Recently an important client of Industrial Logic’s eLearning reported that access to our Agile eLearning website was extremely slow (23+ secs per page load.) This came as a shock; we’ve never seen such poor performance from any part of the world. Besides, a 23+ secs page load basically puts our eLearning in the category of “useless junk”.
Notice that from China its taking 23.34 secs, while from any other country it takes less than 3 secs to load the page. Clearly the problem was when the request originated from China. We suspected network latency issues. So we tried a traceroute.
Sure enough, the traceroute does look suspicious. But then soon we realized the since traceroute and web access (http) uses different protocols, they could use completely different routes to reach the destination. (In fact, China has a law by which access to all public websites should go through the Chinese Firewall [The Great Wall]. VPN can only be used for internal server access.)
Ahh..The Great Wall! Could The Great Wall have something to do with this issue?
To nail the issue, we used a VPN from China to test our site. Great, with the VPN, we were getting 3 secs page load.
After cursing The Great Wall; just as we were exploring options for hosting our server inside The Great Wall, we noticed something strange. Certain pages were loading faster than others consistently. On further investigation, we realized that all pages served from our Windows servers were slower by at least 14 secs compared to pages served by our Linux servers.
Hmmm…somehow the content served by our Windows Server is triggering a check inside the Great Wall.
What keywords could the Great Wall be checking for?
Well, we don’t have any option other than brute forcing the keywords.
Wait a sec….we serve our content via HTTPS, could the Great Wall be looking for keywords inside a HTTPS stream? Hope not!
May be it has to do with some difference in the headers, since most firewalls look at header info to take decisions.
But after thinking a little more, it occurred to me that there cannot be any header difference (except one parameter in the URL and may be something in the Cookie.) That’s because we use Nginx as our reverse proxy. The actual content being served from Windows or Linux servers should be transparent to clients.
Just to be sure that something was not slipping by, we decided to do a small experiment. Have the exact same content served by both Windows and Linux box and see if it made any difference. Interestingly the exact same content served from Windows server is still slow by at least 14 secs.

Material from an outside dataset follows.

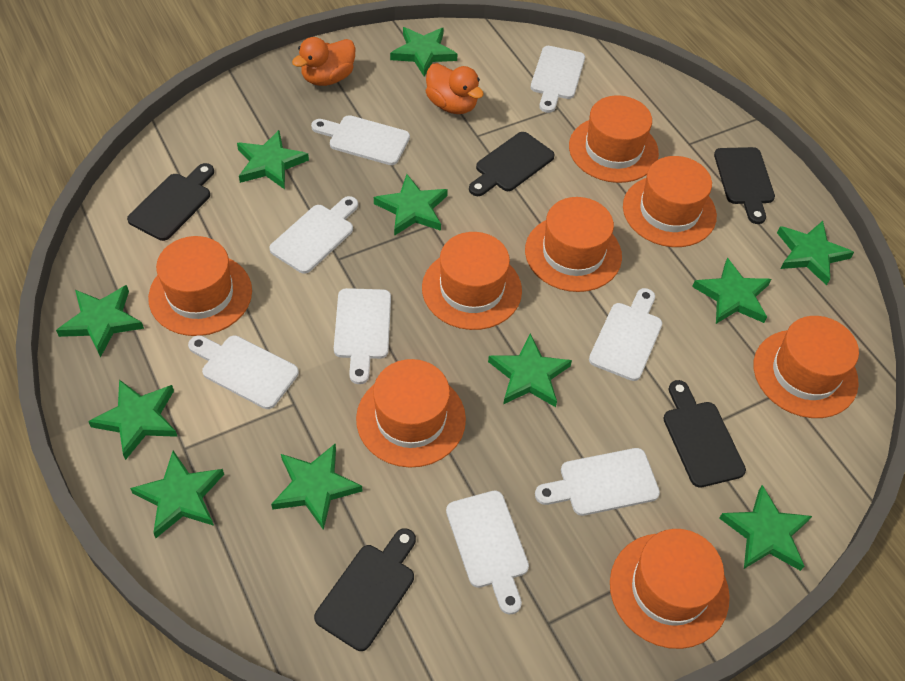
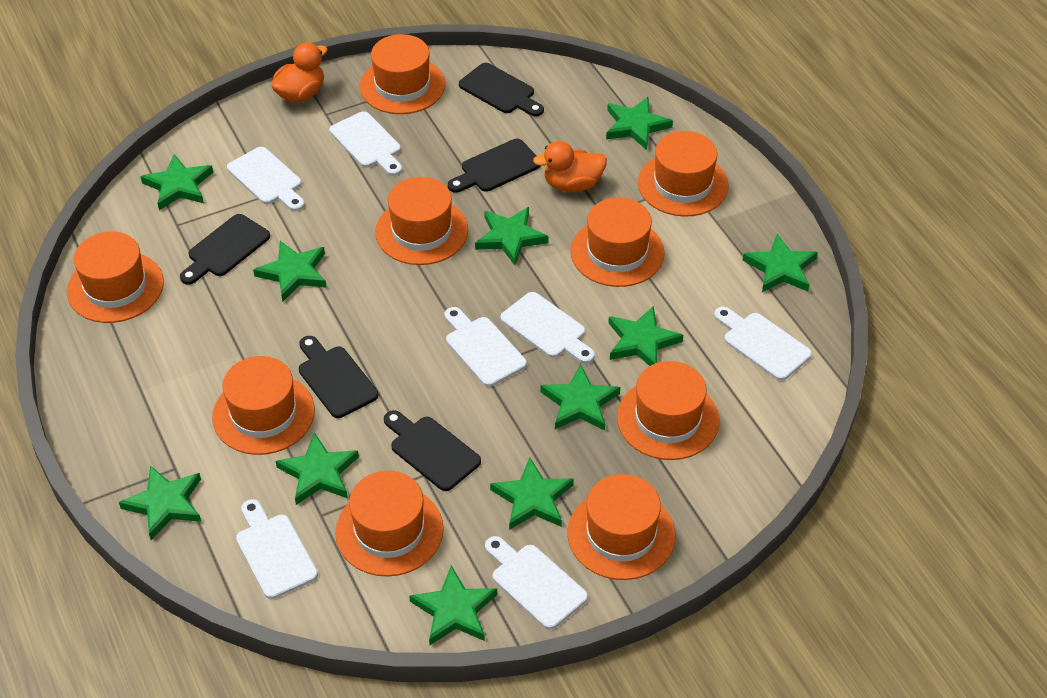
orange hat: [148,236,252,336] [356,359,466,468] [422,232,522,330] [525,197,622,292] [569,95,659,183] [610,529,730,649] [623,156,717,247] [754,316,859,418] = 8 -> [67,232,164,323] [212,356,315,455] [335,471,444,577] [360,34,445,114] [375,177,468,265] [567,474,675,580] [571,197,665,287] [617,361,719,460] [638,131,729,217] = 9
white cutting board: [188,335,299,409] [269,196,358,274] [311,115,410,165] [334,288,391,384] [446,490,529,614] [531,46,585,113] [535,448,660,516] [589,288,662,381] = 8 -> [227,147,305,211] [236,499,318,599] [330,111,402,176] [445,307,527,387] [485,536,588,630] [500,292,595,364] [714,307,812,381] = 7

Let’s look at the server response from the browser again:
Notice the 15 secs for the initial response to the submit request. This happens only when the request is served by the Windows Server.
We had to look deeper into where those 15 secs are coming from. So we decided to take a deeper look, by using some network analysis tool. And look what we found:
A 14+ sec response from our server side. However this happens only when the request is coming from China. Since our application does not have any country specific code, who else could be interfering with this? There are 3 possibilities:
- Firewall settings on the Windows Server: It was easy to rule this out, since we had disabled the firewall for all requests coming from our Reverse Proxy Server.
- Our Datacenter Network Settings: To prevent against DDOS Attacks from Chinese Hackers. A possibility.
- Low level Windows Network Stack: God knows what…
We opened a ticket with our Datacenter. They responded back with their standard response (from a template) saying: “Please check with your client’s ISP.”
Just as I was loosing hope, I explained this problem to Devdas. When he heard 14 secs delay, he immediately told me that it sounds like a standard Reverse DNS Lookup timeout.
I was pretty sure we did not do any reverse DNS lookup. Besides if we did it in our code, both Windows and Linux Servers should have the same delay.
To verify this, we installed Wire Shark on our Windows servers to monitor Reverse DNS Lookup. Sure enough, nothing showed up.
I was loosing hope by the minute. Just out of curiosity, one night, I search our whole code base for any reverse DNS lookup code. Surprise! Surprise!
I found a piece of logging code, which was taking the User IP and trying to find its host name. That has to be the culprit. But then why don’t we see the same delay on Linux server?
On further investigation, I figured that our Windows Server did not have any DNS servers configured for the private Ethernet Interface we were using, while Linux had it.
Eliminated the useless logging code and configured the right DNS servers on our Windows Servers. And guess what, all request from Windows and Linux now are served in less than 2 secs. (better than before, because we eliminated a useless reverse DNS lookup, which was timing out for China.)
This was fun! Great learning experience.